■ Task item ■
Using the data below, copy every line that contains the word "کوله".

Segment Open

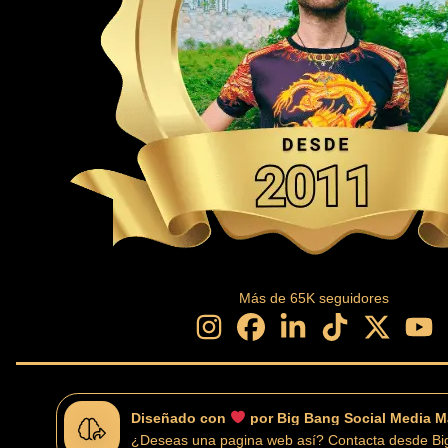
Más de
65
K seguidores
Diseñado con
por Big Bang Social Media M
¿Deseas una pagina web así? Contacta desde B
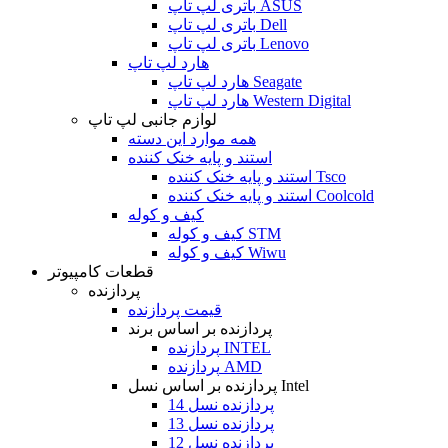
باتری لپ تاپ ASUS
باتری لپ تاپ Dell
باتری لپ تاپ Lenovo
هارد لپ تاپ
هارد لپ تاپ Seagate
هارد لپ تاپ Western Digital
لوازم جانبی لپ تاپ
همه موارد این دسته
استند و پایه خنک کننده
استند و پایه خنک کننده Tsco
استند و پایه خنک کننده Coolcold
کیف و کوله
کیف و کوله STM
کیف و کوله Wiwu
قطعات کامپیوتر
پردازنده
قیمت پردازنده
پردازنده بر اساس برند
پردازنده INTEL
پردازنده AMD
پردازنده بر اساس نسل Intel
پردازنده نسل 14
پردازنده نسل 13
پردازنده نسل 12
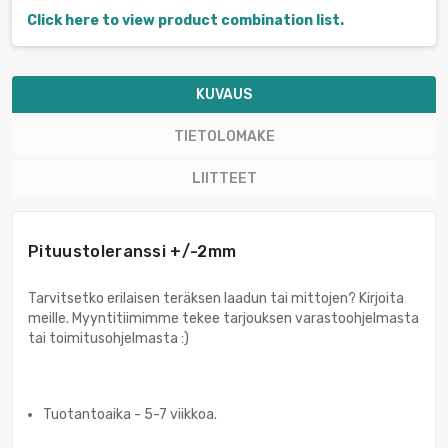
Click here to view product combination list.
KUVAUS
TIETOLOMAKE
LIITTEET
Pituustoleranssi +/-2mm
Tarvitsetko erilaisen teräksen laadun tai mittojen? Kirjoita
meille. Myyntitiimimme tekee tarjouksen varastoohjelmasta
tai toimitusohjelmasta :)
Tuotantoaika - 5-7 viikkoa.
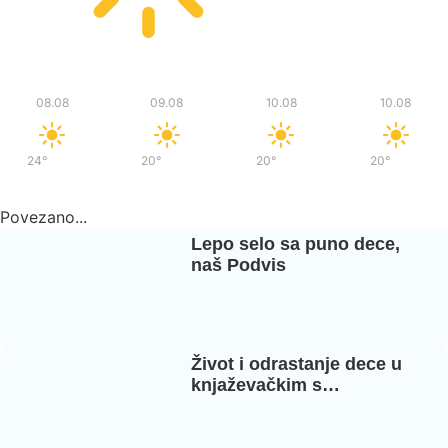
Sub
Ned
Pon
Pon
08.08
09.08
10.08
10.08
24°
/
37°
20°
/
36°
20°
/
37°
20°
/
37°
Povezano...
Lepo selo sa puno dece,
naš Podvis
Život i odrastanje dece u
knjaževačkim s…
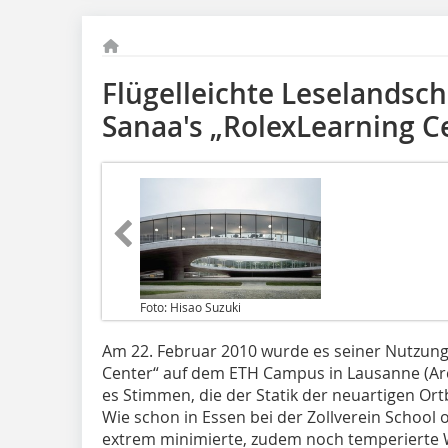
Flügelleichte Leselandsch
Sanaa's „RolexLearning C
Foto: Hisao Suzuki
Am 22. Februar 2010 wurde es seiner Nutzung
Center“ auf dem ETH Campus in Lausanne (Arch
es Stimmen, die der Statik der neuartigen Ort
Wie schon in Essen bei der Zollverein Schoo
extrem minimierte, zudem noch temperierte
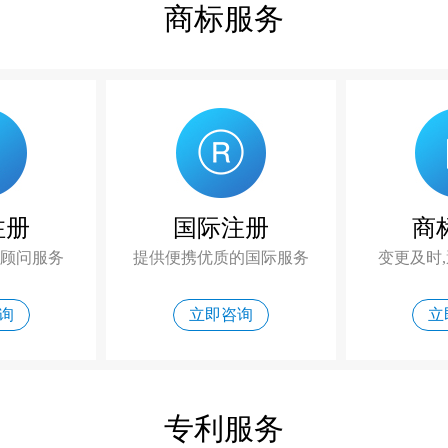
商标服务
注册
国际注册
商
属顾问服务
提供便携优质的国际服务
变更及时
询
立即咨询
立
专利服务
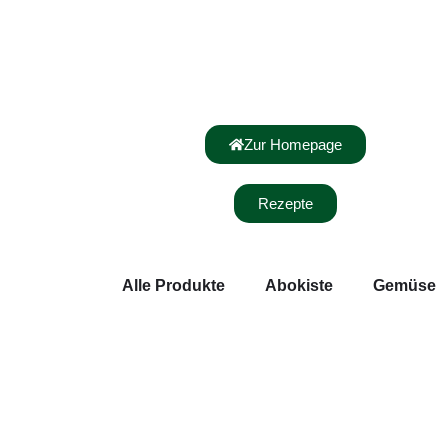
Zur Homepage
Rezepte
Alle Produkte
Abokiste
Gemüse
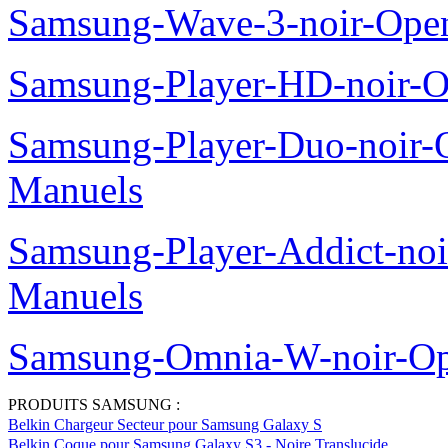
Samsung-Wave-3-noir-Ope
Samsung-Player-HD-noir-O
Samsung-Player-Duo-noir
Manuels
Samsung-Player-Addict-no
Manuels
Samsung-Omnia-W-noir-Op
PRODUITS SAMSUNG :
Belkin Chargeur Secteur pour Samsung Galaxy S
Belkin Coque pour Samsung Galaxy S3 - Noire Translucide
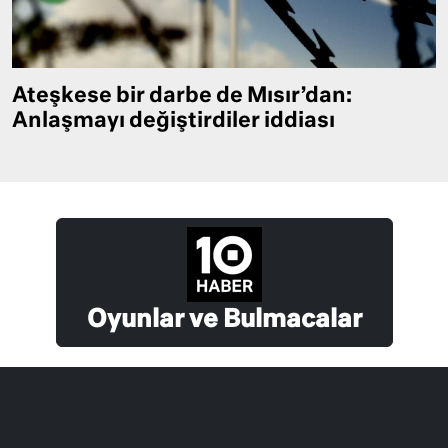
Ateşkese bir darbe de Mısır’dan:
Anlaşmayı değiştirdiler iddiası
Oyunlar ve Bulmacalar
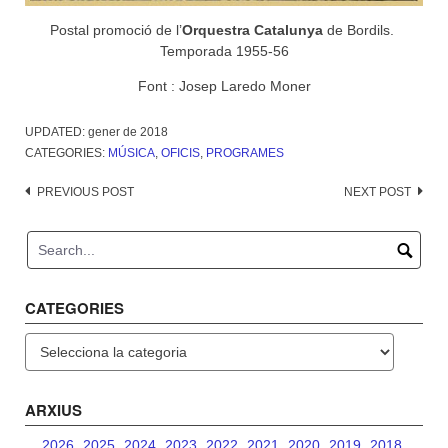
Postal promoció de l’
Orquestra Catalunya
de Bordils.
Temporada 1955-56
Font : Josep Laredo Moner
UPDATED:
gener de 2018
CATEGORIES:
MÚSICA
,
OFICIS
,
PROGRAMES
Post
PREVIOUS POST
NEXT POST
navigation
CATEGORIES
Categories
ARXIUS
2026
2025
2024
2023
2022
2021
2020
2019
2018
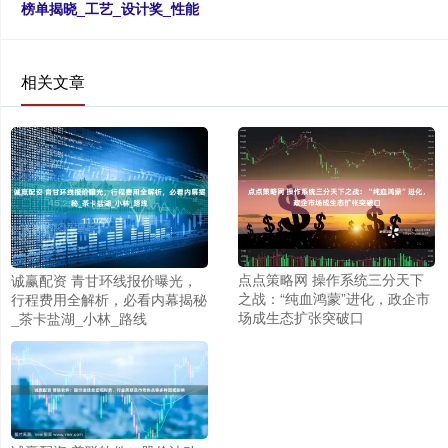
榜单揭晓_工艺_设计奖_性能
相关文章
点点策略网 操作系统三分天下
诚赢配资 青甘环线报价曝光，
之战：“纯血鸿蒙”进化，政企市
行程费用全解析，必看内幕揭秘
场成生态扩张突破口
_茶卡盐湖_小林_路线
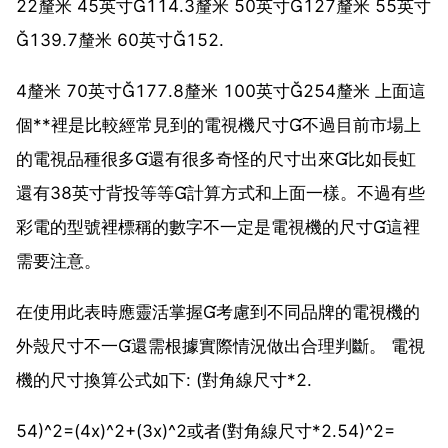
22釐米 45英寸114.3釐米 50英寸127釐米 55英寸
139.7釐米 60英寸152.
4釐米 70英寸177.8釐米 100英寸254釐米 上面這
個**裡是比較經常見到的電視機尺寸不過目前市場上
的電視品種很多還有很多奇怪的尺寸出來比如長虹
還有38英寸背投等等計算方式和上面一樣。不過有些
彩電的型號裡標稱的數字不一定是電視機的尺寸這裡
需要注意。
在使用此表時應靈活掌握考慮到不同品牌的電視機的
外殼尺寸不一還需根據實際情況做出合理判斷。 電視
機的尺寸換算公式如下: (對角線尺寸*2.
54)^2=(4x)^2+(3x)^2或者(對角線尺寸*2.54)^2=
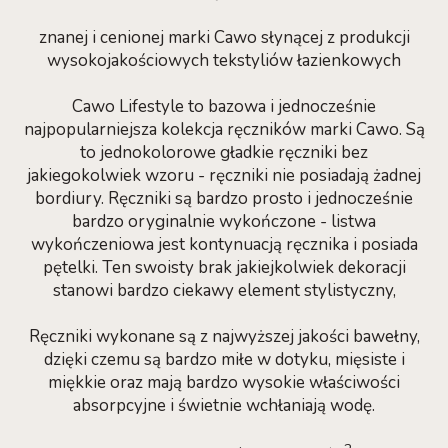
znanej i cenionej marki Cawo słynącej z produkcji
wysokojakościowych tekstyliów łazienkowych
Cawo Lifestyle to bazowa i jednocześnie
najpopularniejsza kolekcja ręczników marki Cawo. Są
to jednokolorowe gładkie ręczniki bez
jakiegokolwiek wzoru - ręczniki nie posiadają żadnej
bordiury. Ręczniki są bardzo prosto i jednocześnie
bardzo oryginalnie wykończone - listwa
wykończeniowa jest kontynuacją ręcznika i posiada
pętelki. Ten swoisty brak jakiejkolwiek dekoracji
stanowi bardzo ciekawy element stylistyczny,
Ręczniki wykonane są z najwyższej jakości bawełny,
dzięki czemu są bardzo miłe w dotyku, mięsiste i
miękkie oraz mają bardzo wysokie właściwości
absorpcyjne i świetnie wchłaniają wodę.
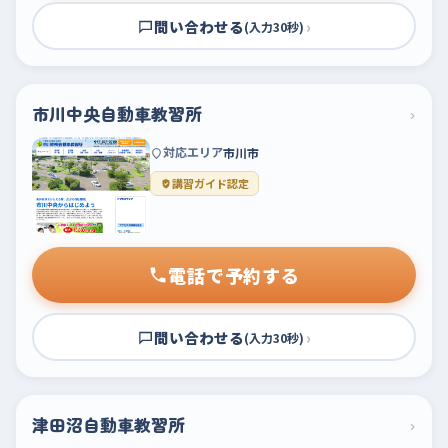
問い合わせる
›
(入力30秒)
市川中央自動車教習所
›
対応エリア
市川市
講習ガイド認定
電話で予約する
問い合わせる
›
(入力30秒)
津田沼自動車教習所
›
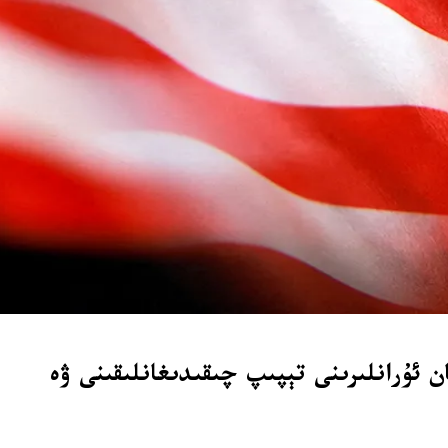
ن ئۇرانلىرىنى تېپىپ چىقىدىغانلىقىنى ۋە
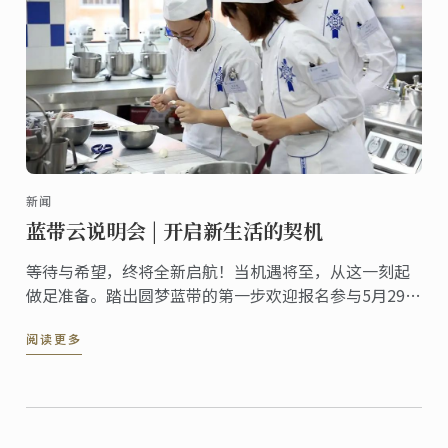
新闻
蓝带云说明会 | 开启新生活的契机
等待与希望，终将全新启航！当机遇将至，从这一刻起
做足准备。踏出圆梦蓝带的第一步欢迎报名参与5月29日
（周日）蓝带线上说明会，燃情六月，圆梦揭幕！
阅读更多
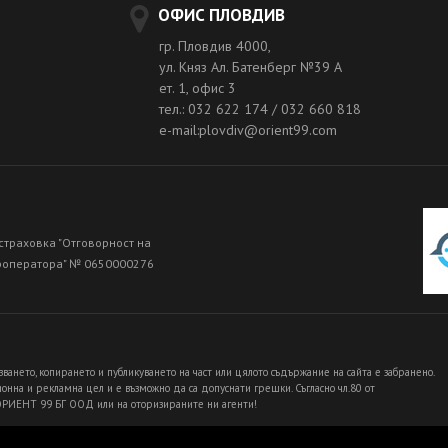
ОФИС ПЛОВДИВ
гр. Пловдив 4000,
ул. Княз Ал. Батенберг №39 A
ет. 1, офис 3
тел.: 032 622 174 / 032 660 818
e-mail:plovdiv@orient99.com
страховка "Отговорност на
роператора" № 0650000276
зването, копирането и публикуването на част или цялото съдържание на сайта е забранено.
нна и рекламна цел и е възможно да са допуснати грешки. Съгласно чл.80 от
 ОРИЕНТ 99 БГ ООД или на оторизираните ни агенти!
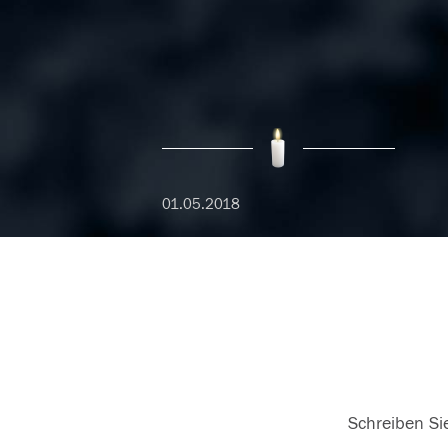
01.05.2018
Schreiben Sie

Segment Closed

■ Response below ■
کیف و کوله
کیف و کوله STM
کیف و کوله Wiwu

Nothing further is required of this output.